Софье нравились военные, но не больших чинов. Большие-то чины были слишком взрослые и девушка говорила о них:

– Геморрои-любовники и побитые молью женихи. Тягу дочери к военным Павел Афанасьевич объяснял её патриотизмом, но разрешения на брак не давал, а ослушаться Софья не смела, так как отец мог лишить её наследства. Тем более, что вдовец-чиновник был резв не по годам и вполне мог жениться на какой-нибудь молодухе, да всё ей отписать. Павел Афанасьевич любил застолья, гостей и всегда, выпив, рассказывал о своём монашеском поведении, а сам с прислугой Лизой заигрывал.

Софья постоянно сидела на сайтах знакомств и высматривала там женихов.

Отец и сам для дочери женихов подыскивал. Вот, например, сын его друга, чем не жених?

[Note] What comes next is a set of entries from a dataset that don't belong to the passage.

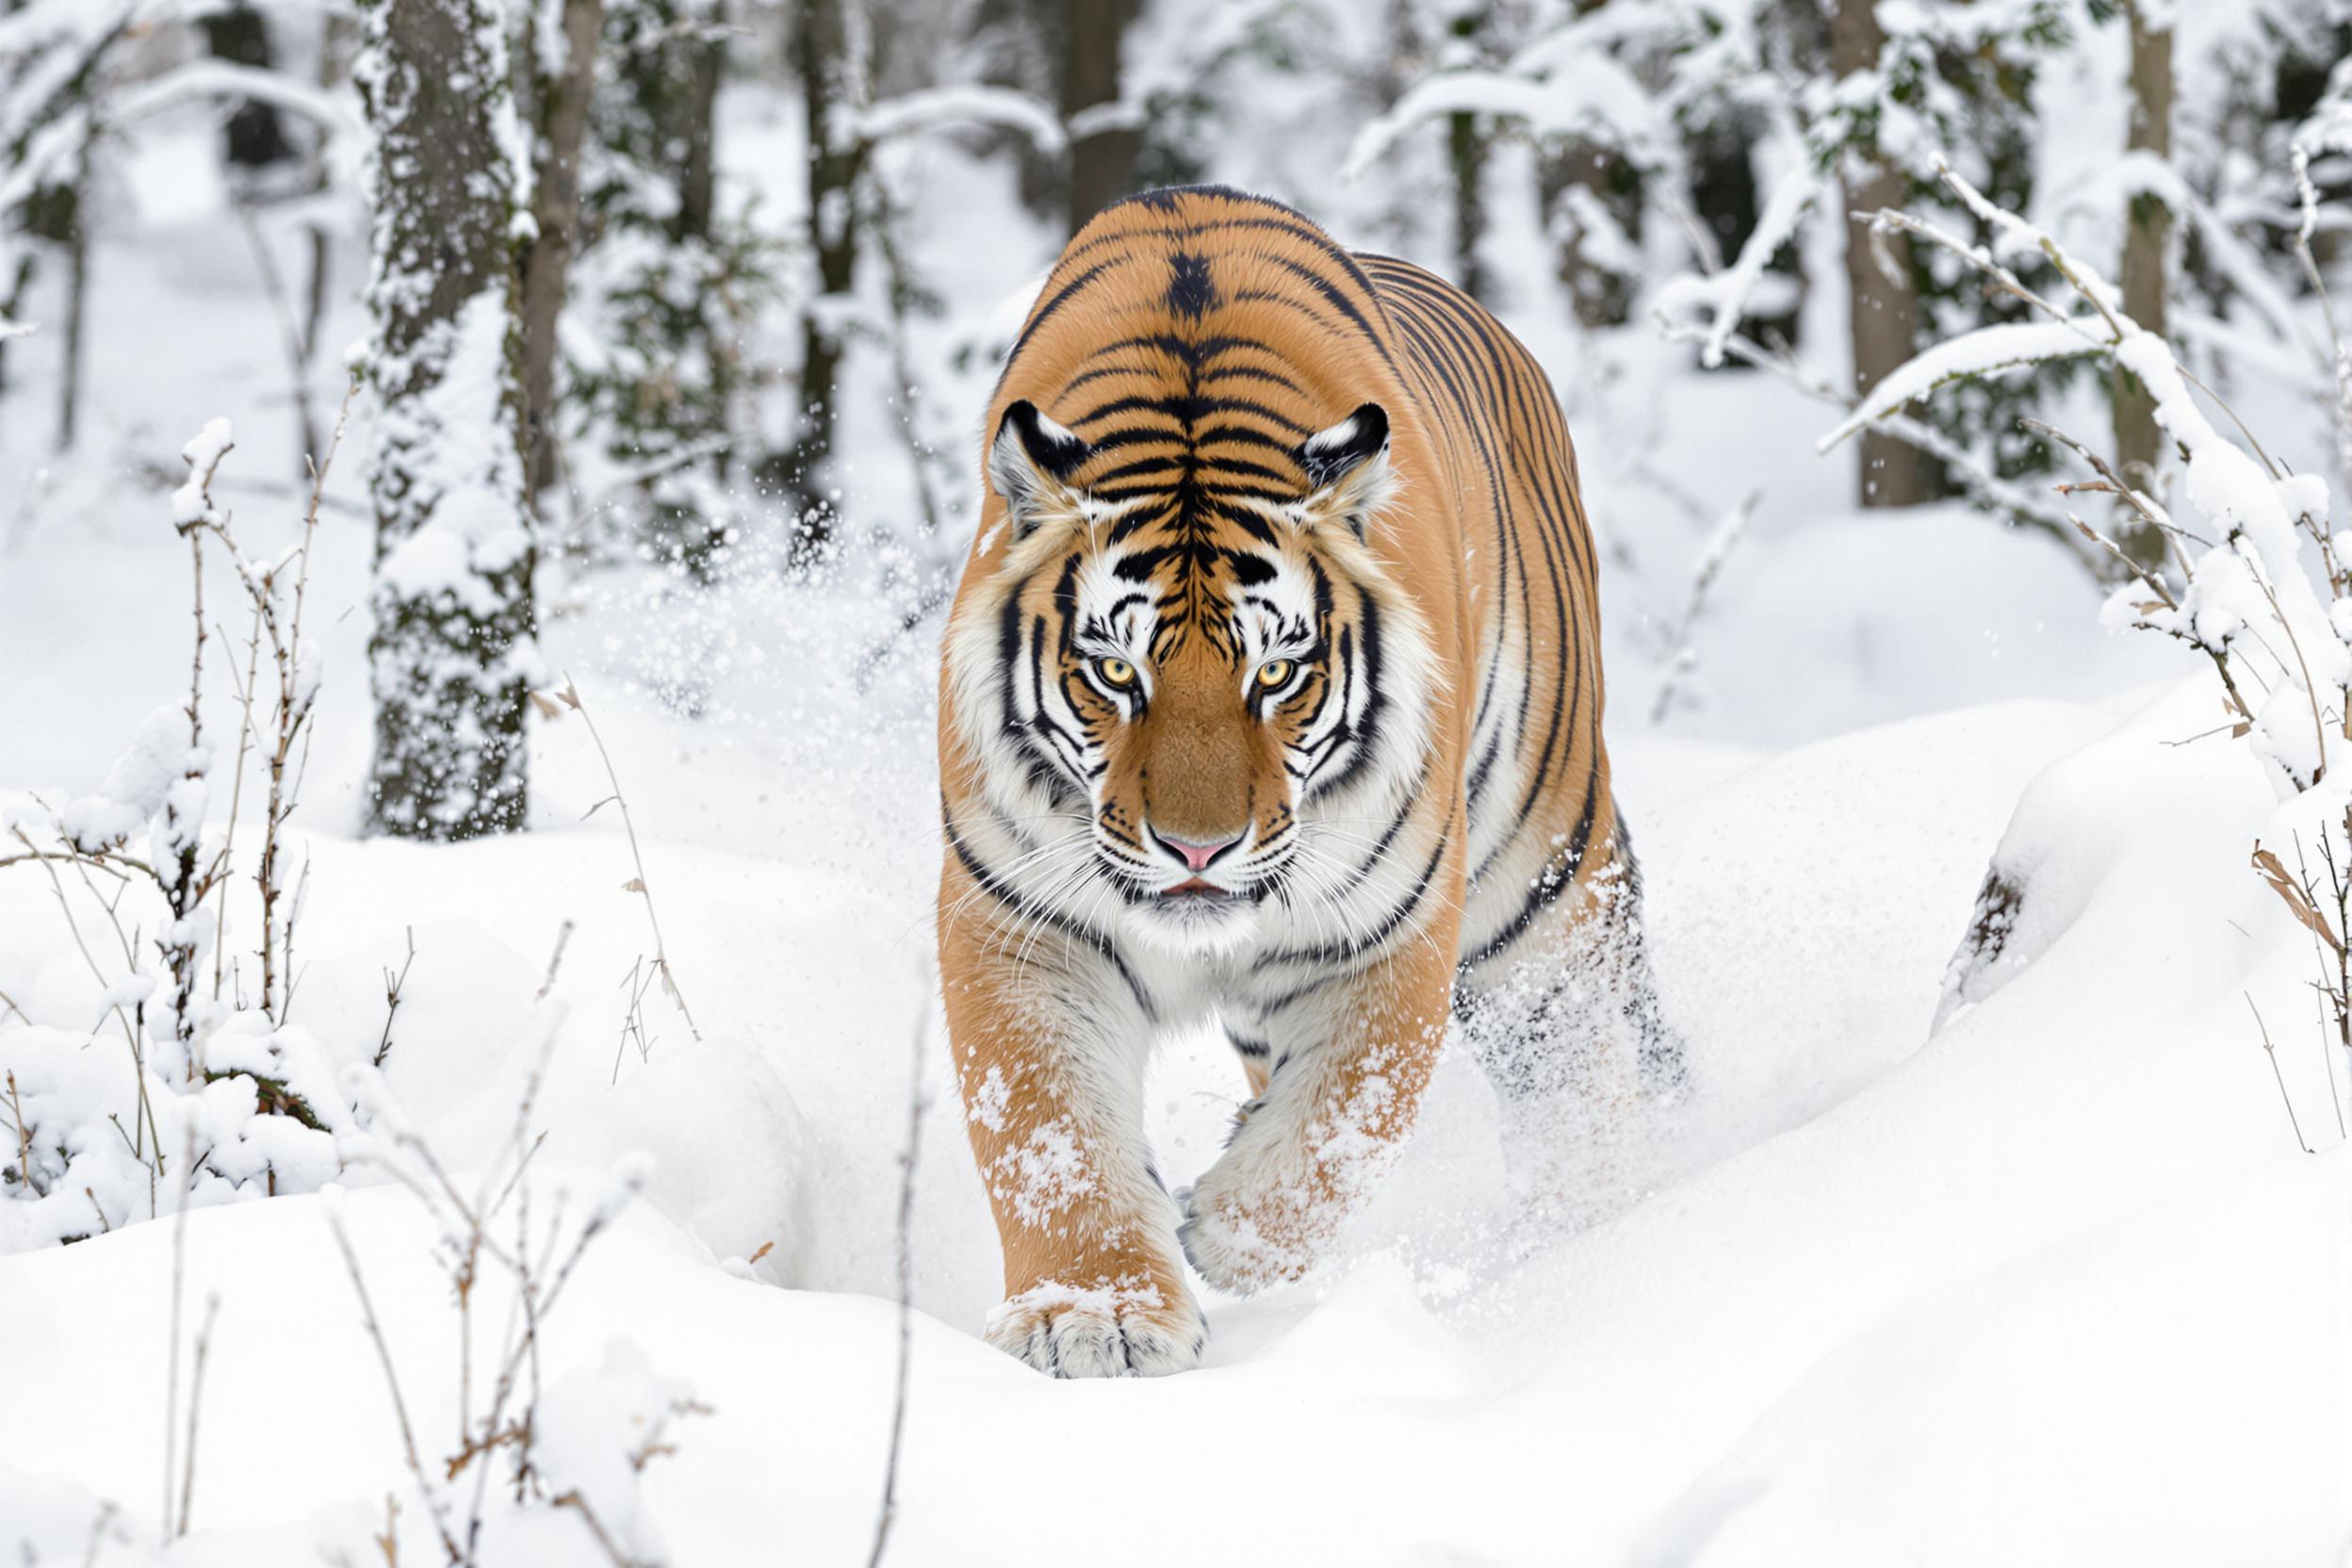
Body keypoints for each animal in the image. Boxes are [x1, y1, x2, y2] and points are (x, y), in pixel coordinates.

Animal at [936, 184, 1674, 1381]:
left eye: (1276, 672)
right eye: (1115, 672)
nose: (1197, 849)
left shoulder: (1393, 921)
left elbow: (1348, 1111)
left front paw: (1228, 1232)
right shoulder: (1022, 923)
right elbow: (1047, 1134)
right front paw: (1094, 1314)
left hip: (1544, 882)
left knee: (1578, 1060)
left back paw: (1591, 1228)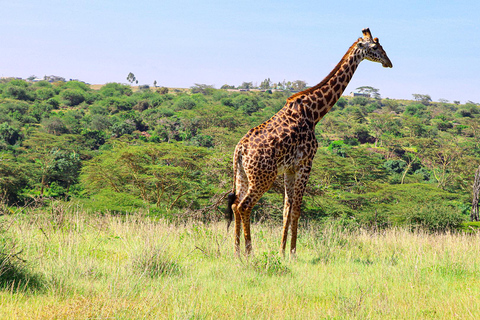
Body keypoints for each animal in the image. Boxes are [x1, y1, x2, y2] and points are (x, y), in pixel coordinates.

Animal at [227, 28, 392, 258]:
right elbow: (297, 209)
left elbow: (286, 209)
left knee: (235, 205)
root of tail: (240, 150)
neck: (314, 113)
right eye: (376, 47)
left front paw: (282, 251)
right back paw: (249, 252)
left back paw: (236, 251)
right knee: (245, 206)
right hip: (263, 177)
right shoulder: (306, 162)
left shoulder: (290, 168)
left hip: (243, 174)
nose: (389, 62)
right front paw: (293, 253)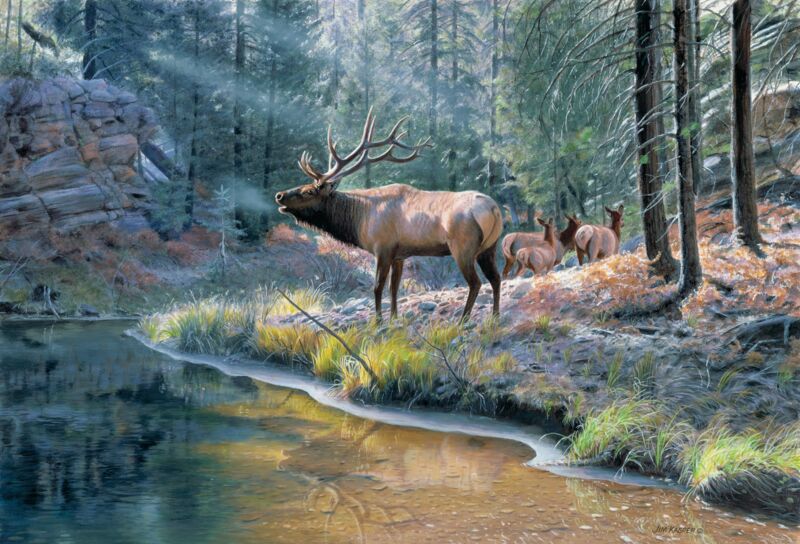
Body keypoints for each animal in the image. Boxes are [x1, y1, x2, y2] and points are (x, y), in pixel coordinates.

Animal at [274, 109, 503, 322]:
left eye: (308, 191)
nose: (279, 195)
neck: (360, 219)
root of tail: (493, 209)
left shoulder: (382, 248)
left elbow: (377, 287)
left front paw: (378, 321)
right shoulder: (399, 254)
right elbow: (394, 288)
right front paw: (393, 318)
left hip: (463, 247)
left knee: (476, 282)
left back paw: (462, 321)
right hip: (489, 248)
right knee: (496, 278)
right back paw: (494, 317)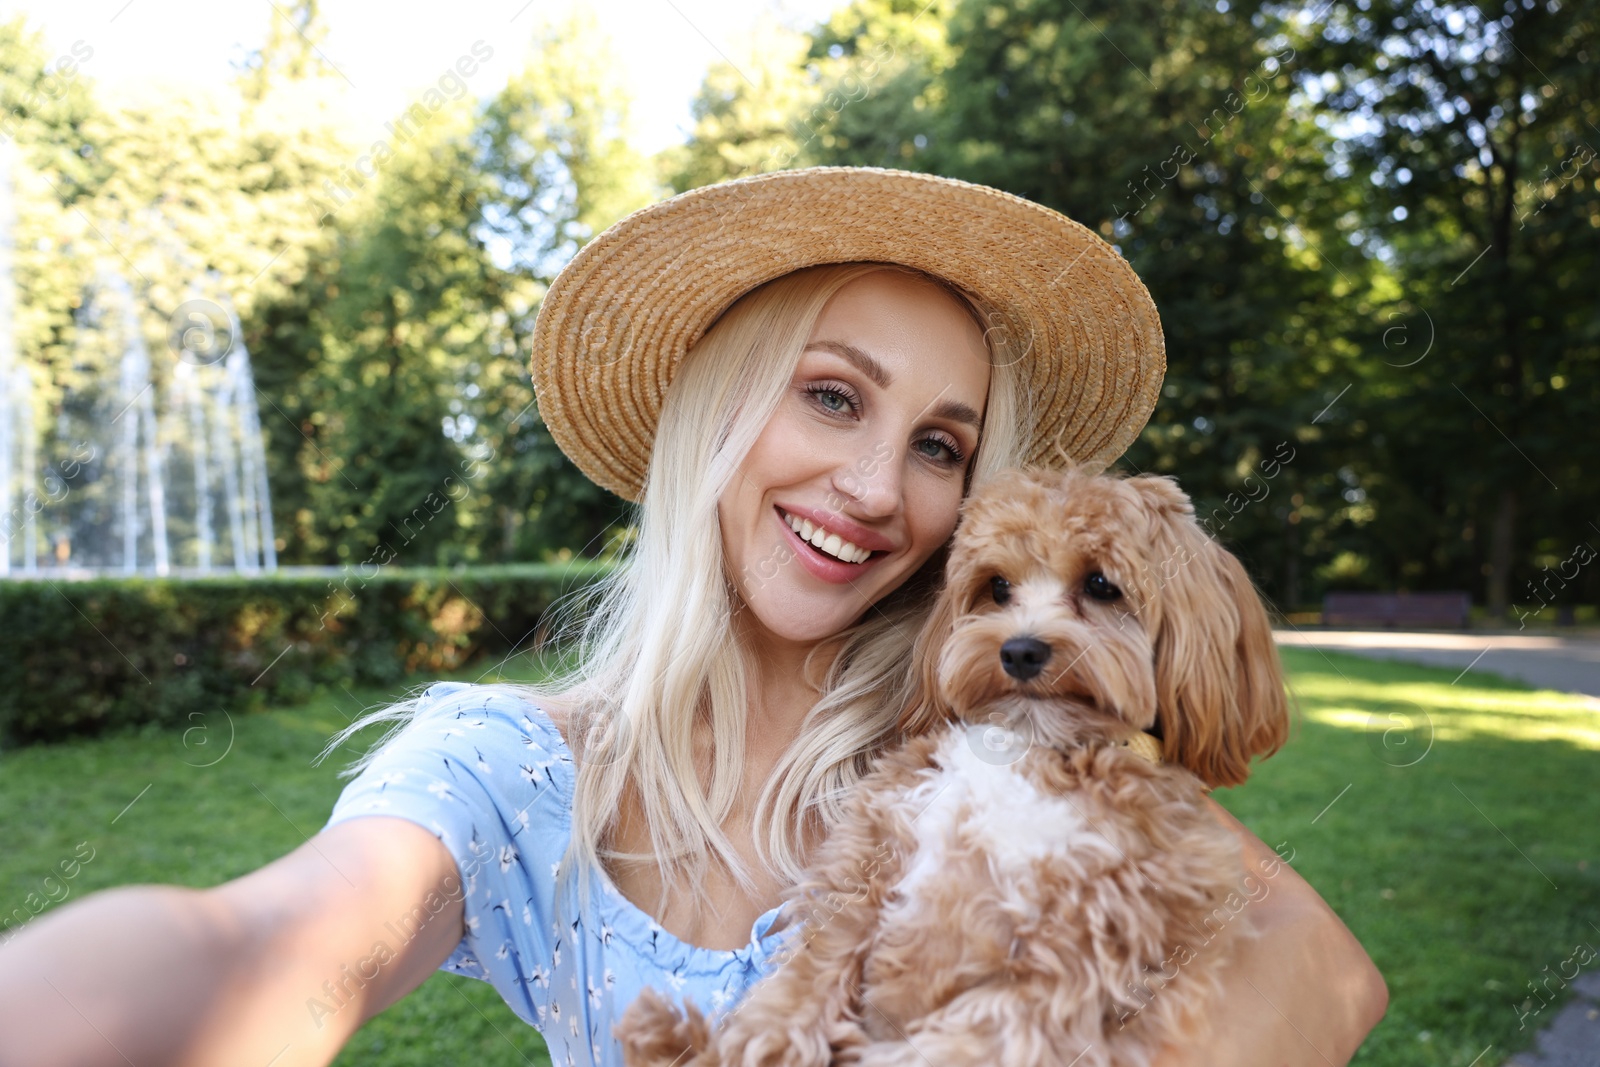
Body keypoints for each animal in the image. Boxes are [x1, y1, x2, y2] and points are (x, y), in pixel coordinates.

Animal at [617, 467, 1292, 1067]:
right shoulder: (871, 857)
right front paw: (756, 1042)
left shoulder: (1077, 961)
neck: (1030, 750)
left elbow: (972, 1038)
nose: (1020, 650)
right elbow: (808, 974)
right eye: (997, 587)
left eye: (1102, 585)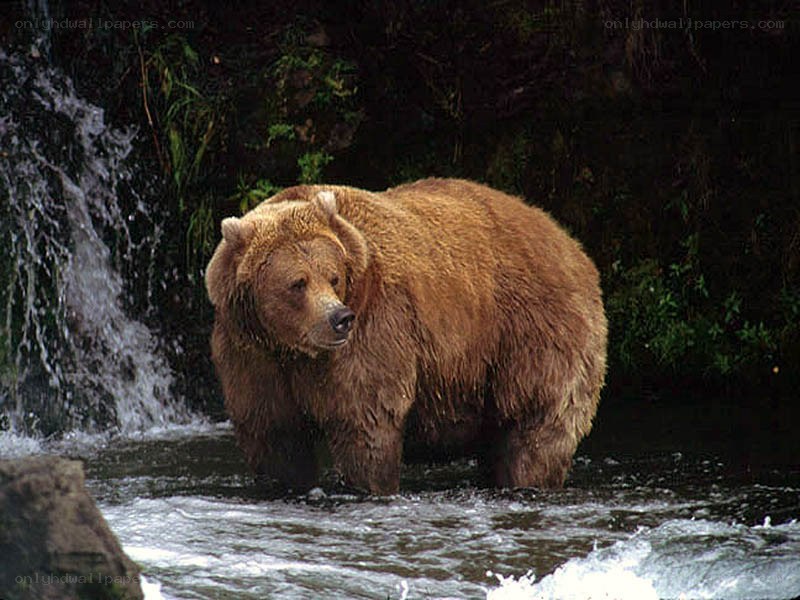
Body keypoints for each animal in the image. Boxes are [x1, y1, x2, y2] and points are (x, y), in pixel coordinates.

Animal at [205, 178, 607, 495]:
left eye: (333, 276)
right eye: (297, 283)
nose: (339, 319)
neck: (291, 349)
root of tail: (571, 245)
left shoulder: (374, 331)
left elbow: (366, 423)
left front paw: (366, 484)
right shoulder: (251, 355)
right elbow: (275, 437)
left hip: (532, 336)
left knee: (537, 429)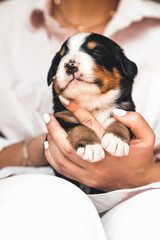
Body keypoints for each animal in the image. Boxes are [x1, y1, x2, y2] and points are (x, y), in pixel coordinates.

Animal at [47, 31, 137, 194]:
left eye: (96, 52)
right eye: (60, 58)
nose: (70, 64)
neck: (93, 104)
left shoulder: (126, 111)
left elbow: (121, 122)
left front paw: (116, 140)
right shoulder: (60, 117)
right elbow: (78, 126)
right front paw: (91, 146)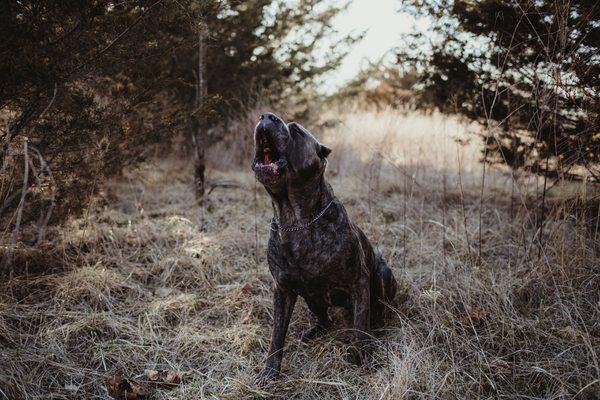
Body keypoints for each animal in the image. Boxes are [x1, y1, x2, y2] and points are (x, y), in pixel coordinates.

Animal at [252, 111, 398, 382]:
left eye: (296, 131)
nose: (266, 115)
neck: (296, 219)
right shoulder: (282, 288)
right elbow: (277, 335)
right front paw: (269, 372)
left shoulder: (358, 282)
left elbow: (360, 330)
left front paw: (366, 360)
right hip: (310, 296)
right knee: (325, 319)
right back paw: (315, 331)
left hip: (383, 275)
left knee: (378, 311)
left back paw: (378, 328)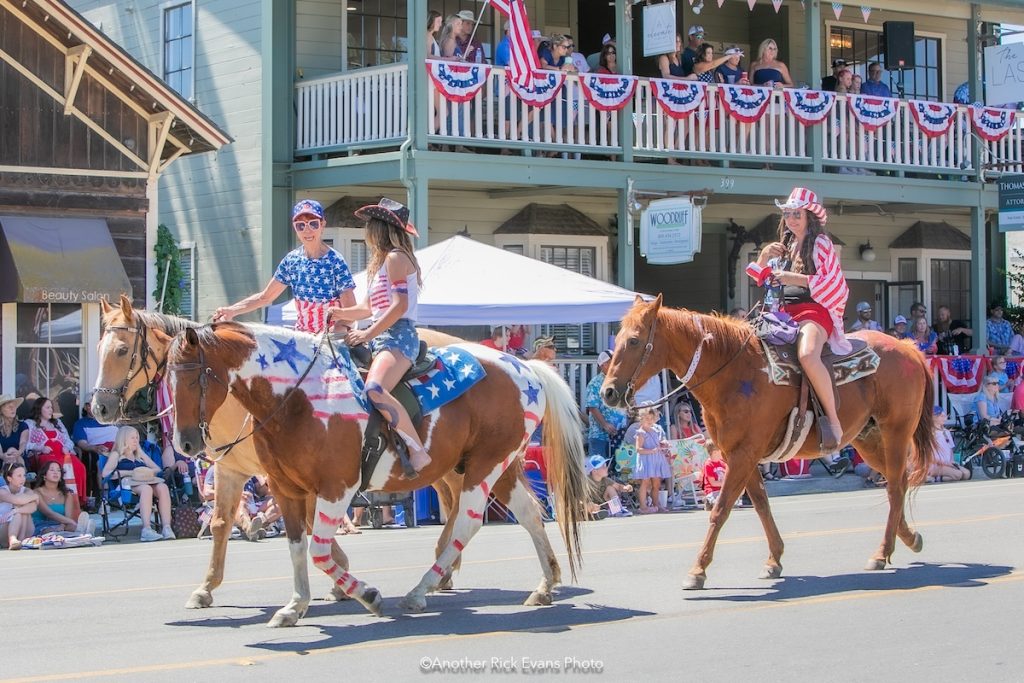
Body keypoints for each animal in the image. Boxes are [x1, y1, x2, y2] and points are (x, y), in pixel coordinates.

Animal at [91, 294, 557, 626]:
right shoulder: (259, 477)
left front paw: (355, 589)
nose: (99, 407)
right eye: (100, 348)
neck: (293, 394)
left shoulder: (333, 486)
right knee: (527, 513)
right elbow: (262, 533)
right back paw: (542, 584)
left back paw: (424, 587)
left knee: (467, 519)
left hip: (483, 467)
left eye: (121, 351)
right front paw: (282, 600)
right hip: (490, 467)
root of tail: (523, 368)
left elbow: (316, 542)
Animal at [598, 296, 937, 589]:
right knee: (898, 481)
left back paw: (882, 552)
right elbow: (761, 504)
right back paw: (908, 538)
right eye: (618, 339)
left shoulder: (744, 455)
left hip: (896, 432)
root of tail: (908, 348)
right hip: (867, 439)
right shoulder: (738, 454)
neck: (734, 373)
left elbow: (720, 509)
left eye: (634, 340)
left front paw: (698, 570)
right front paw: (774, 559)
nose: (608, 392)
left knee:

Дело было почти слажено, но Софья познакомилась в интернете с каким-то прощелыгой, влюбилась и дала отставку протеже отца.

И вот однажды сидел Павел Афанасьевич в гостинной на диване и вдруг увидел в кресле напротив представительного мужчину.

– Как вы тут оказались?! – воскликнул Павел Афанасьевич.

– Затрудняюсь ответить. Разрешите представиться – Павел Афанасьевич Фамусов.

– Тёзка, стало быть. Только фамилии у нас разные. Я – Усов.

– Знаете что, голубчик, я сам удивлён не менее вашего, но почему-то чувствую себя у вас, как дома: будто бы знакомо всё.

– А мне кажется, что я вас давно знаю.

И Павел Афанасьевич, сам не понимая почему, рассказал гостю о своей печали – о дочери. Фамусов кивал с пониманием, а затем изрёк: – Ну точь в точь как у меня с дочерью! И даже имена у них одинаковые. А всё книги виноваты! Собрать бы все книги да и сжечь!

– Книгами моя дочь мало интересуется, она всё в сетях сидит, на сайтах знакомств.

Гость явно не понимал, о чём речь и Павел Афанасьевич вкратце ему всё объяснил.

– А! Ну хрен редьки не слаще! Тоже сжечь!